Notably, a similar thing happened in the 1960s and 70s in the US when journalism started to look to social science methods, and identify techniques it could borrow from that to improve the quality of reporting. This became known as Precision Journalism and was a major influence in Computer Assisted Reporting (CAR).

Put into your own words whether you think data-driven journalism does or does not contribute to journalistic practice

If you mean what people also call ‘data journalism’ — journalism which uses structured information in some way — then I think it clearly has the potential to contribute in all sorts of ways.
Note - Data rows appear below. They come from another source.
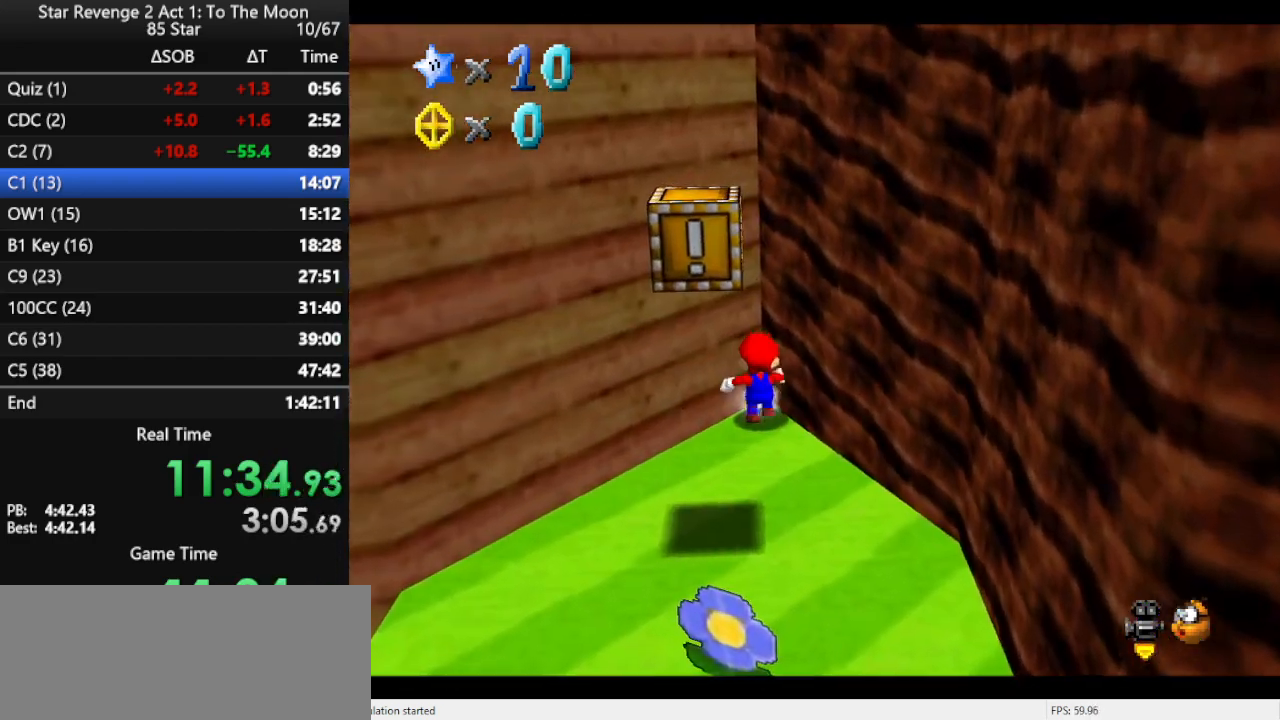
{"buttons": [], "left_stick": "up", "events": []}
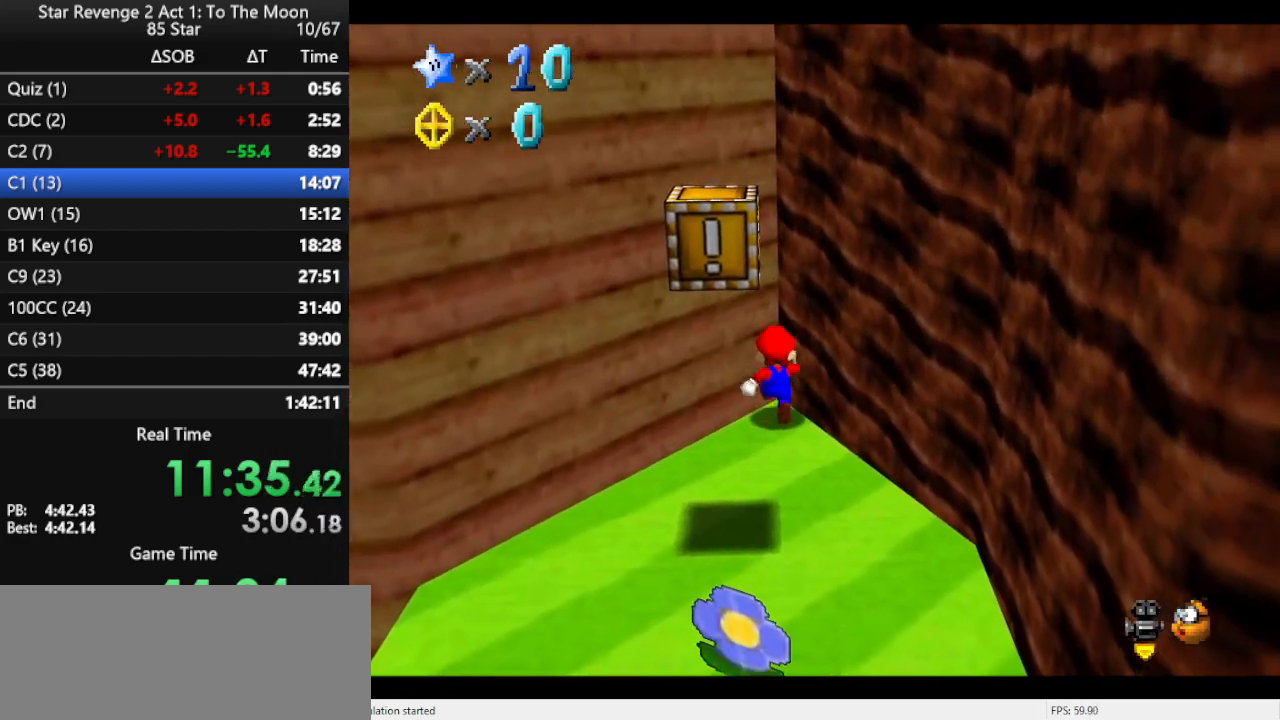
{"buttons": ["B"], "left_stick": "up", "events": [[467, "B", "down"]]}
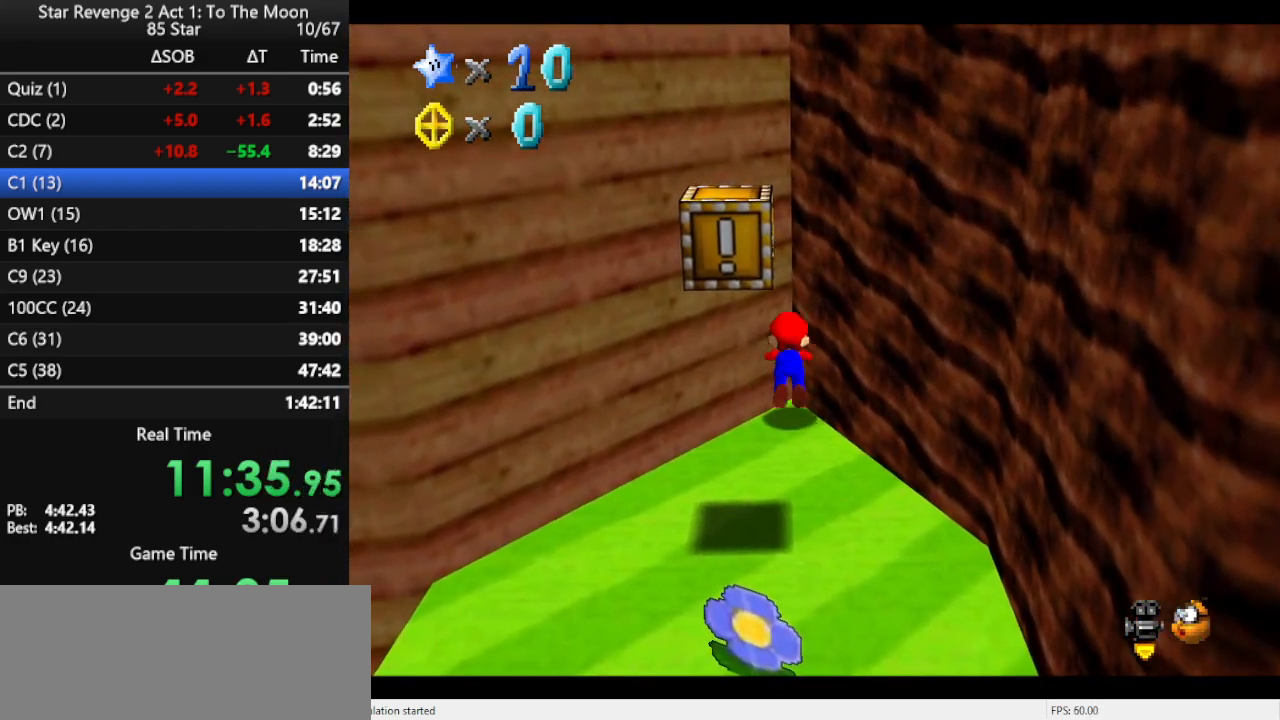
{"buttons": [], "left_stick": "up", "events": [[100, "B", "up"], [367, "B", "down"], [433, "B", "up"]]}
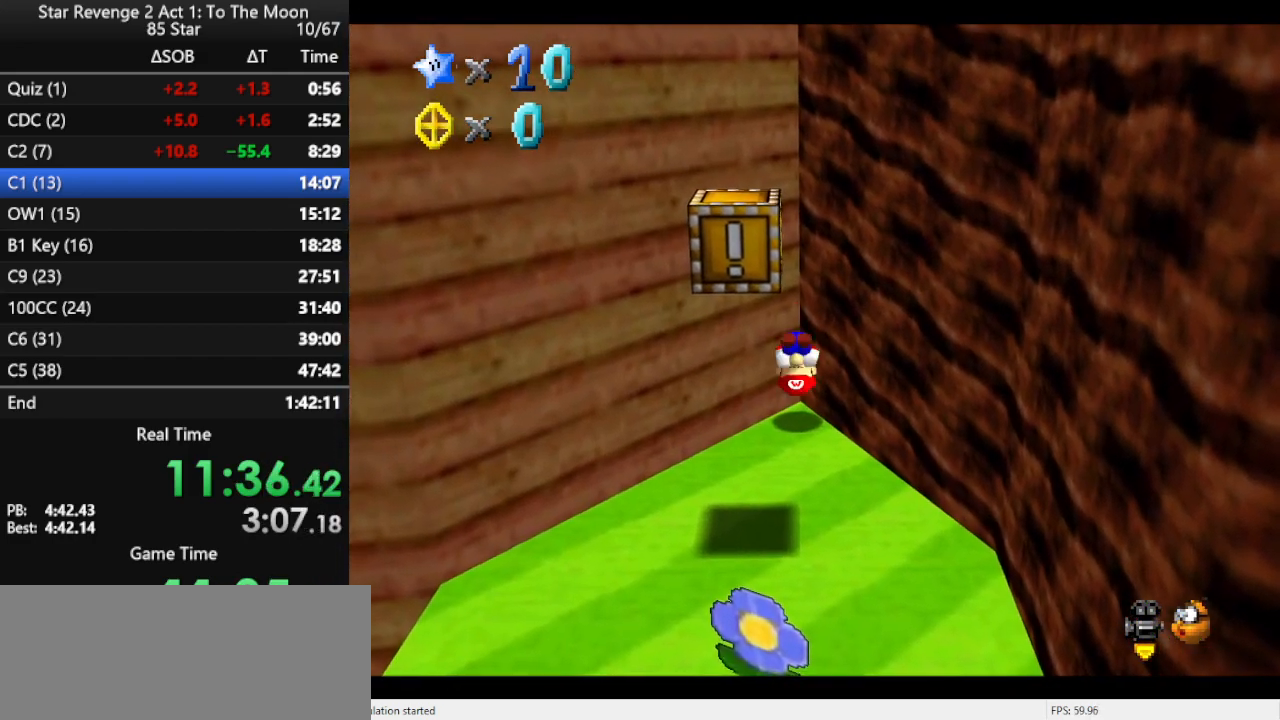
{"buttons": ["B"], "left_stick": "up", "events": [[33, "B", "down"], [100, "B", "up"], [433, "B", "down"]]}
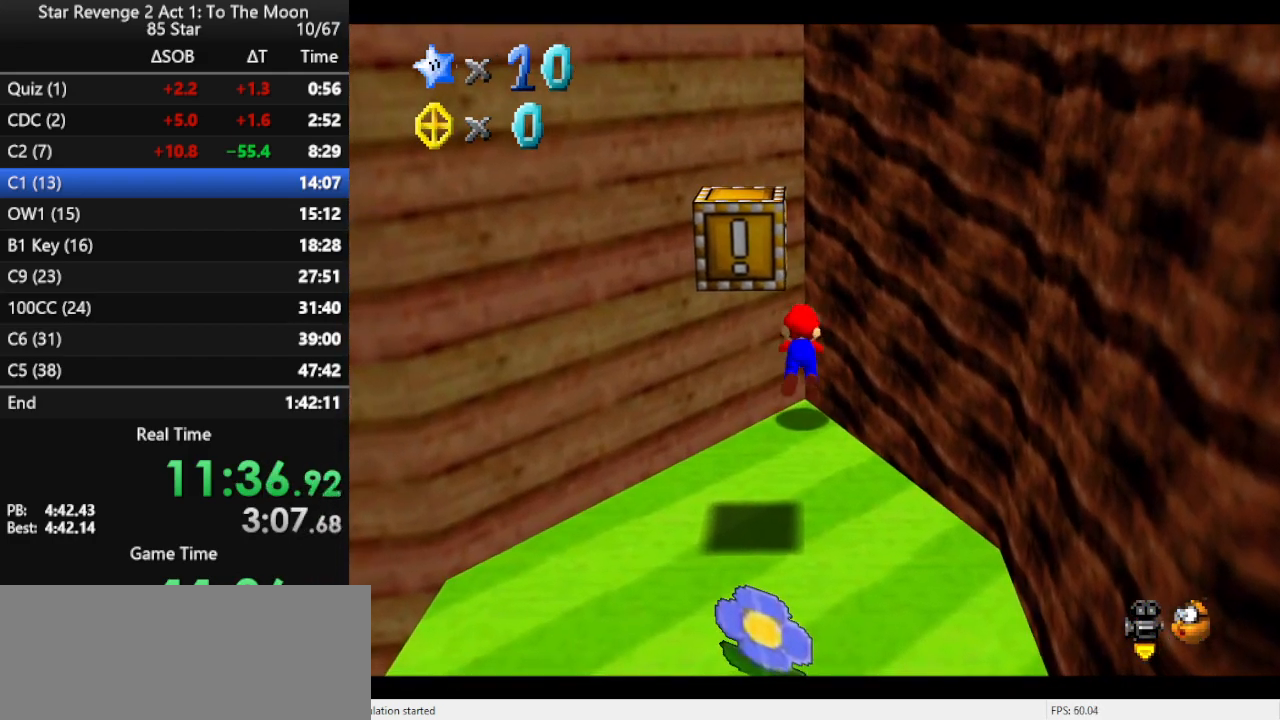
{"buttons": [], "left_stick": "up", "events": [[33, "B", "up"], [333, "B", "down"], [400, "B", "up"]]}
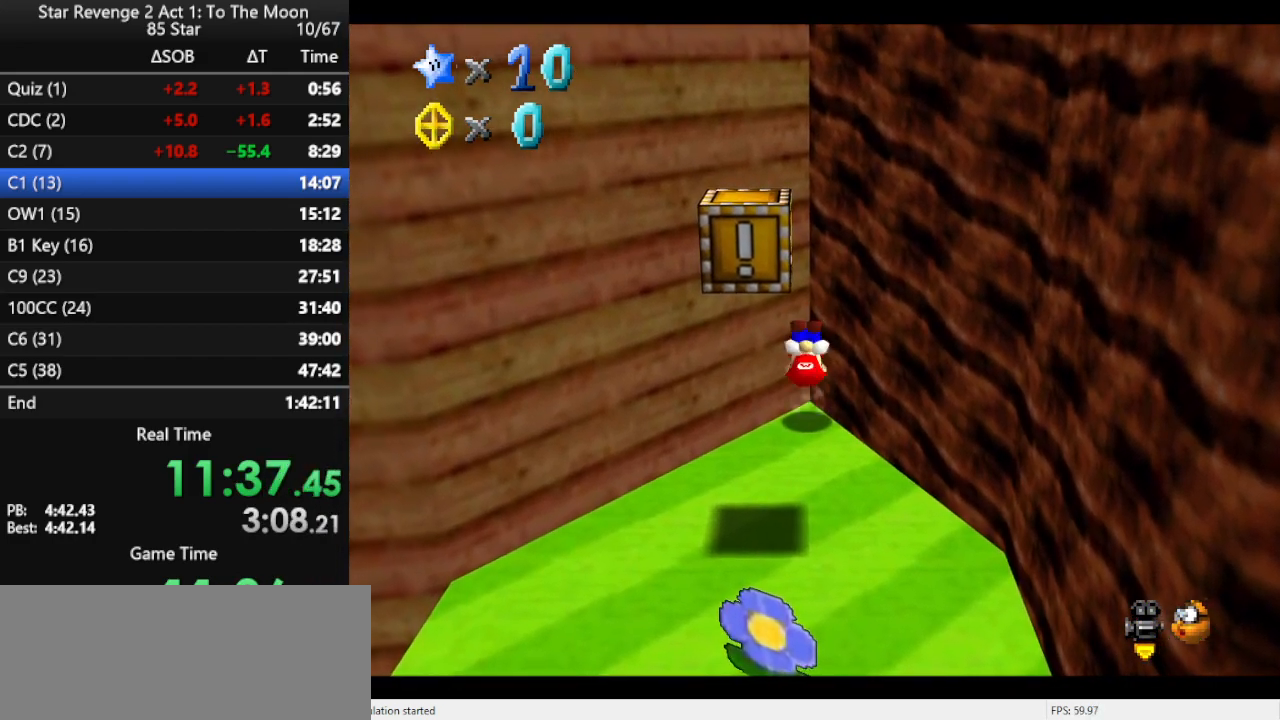
{"buttons": [], "left_stick": "up", "events": []}
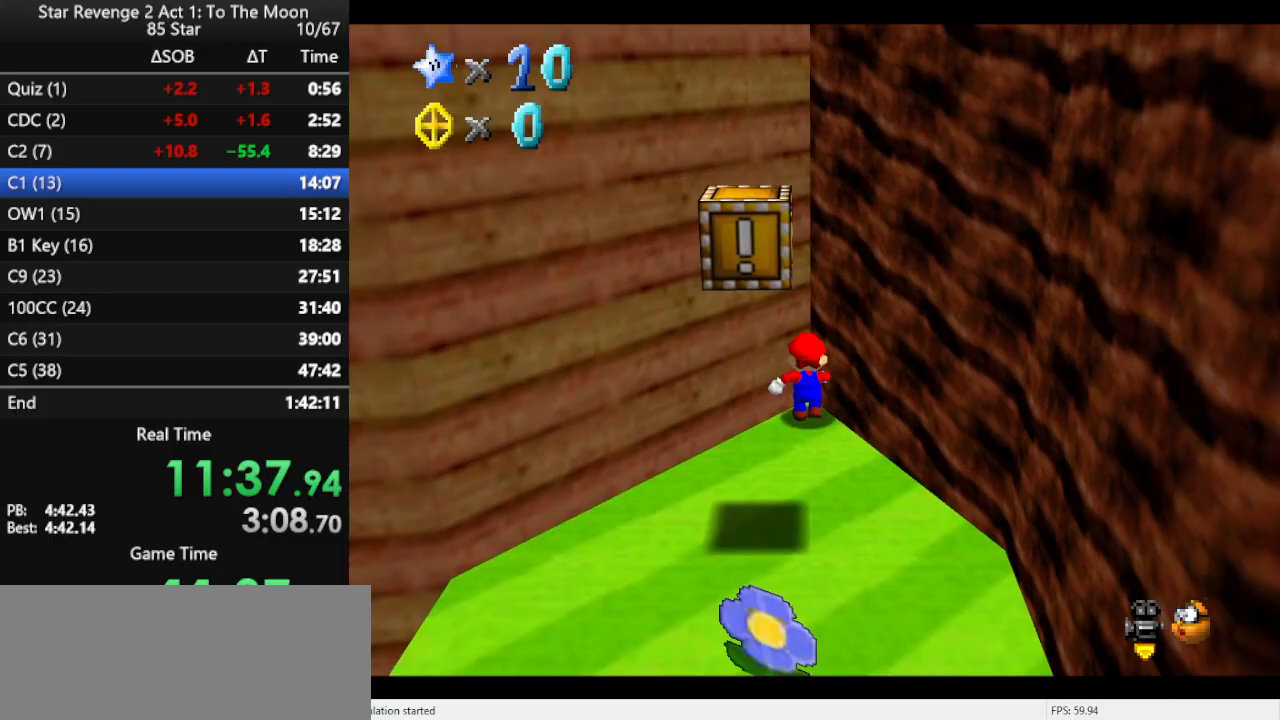
{"buttons": [], "left_stick": "up", "events": []}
The most obvious are:

  • A stronger factual basis to our reporting;
  • Different ways of finding stories;
  • Different ways of telling stories;
  • A more transparent reporting process (as outlined in the last question).

On the first: it is relatively easy in journalism to merely report what other people have said without actually taking any action to identify whether they are telling the truth.

Politics and sport are both good examples of this: the leader of one party says that they are spending more money on the health service than ever, but the opposition says that the health service is on the brink of collapse.

Or one pundit says that this midfielder is lacking fitness; but another says they should be picked for England.

Data allows us to do more than just report what people say — it allows us to provide the context around that: it might be a simple debunking (“no, the data says that we’re not spending more than ever”), or it might be unpicking a misleading statement (“we are spending more, but this is misleading because: we are spending less per person, and inflation needs to be taken into account)”.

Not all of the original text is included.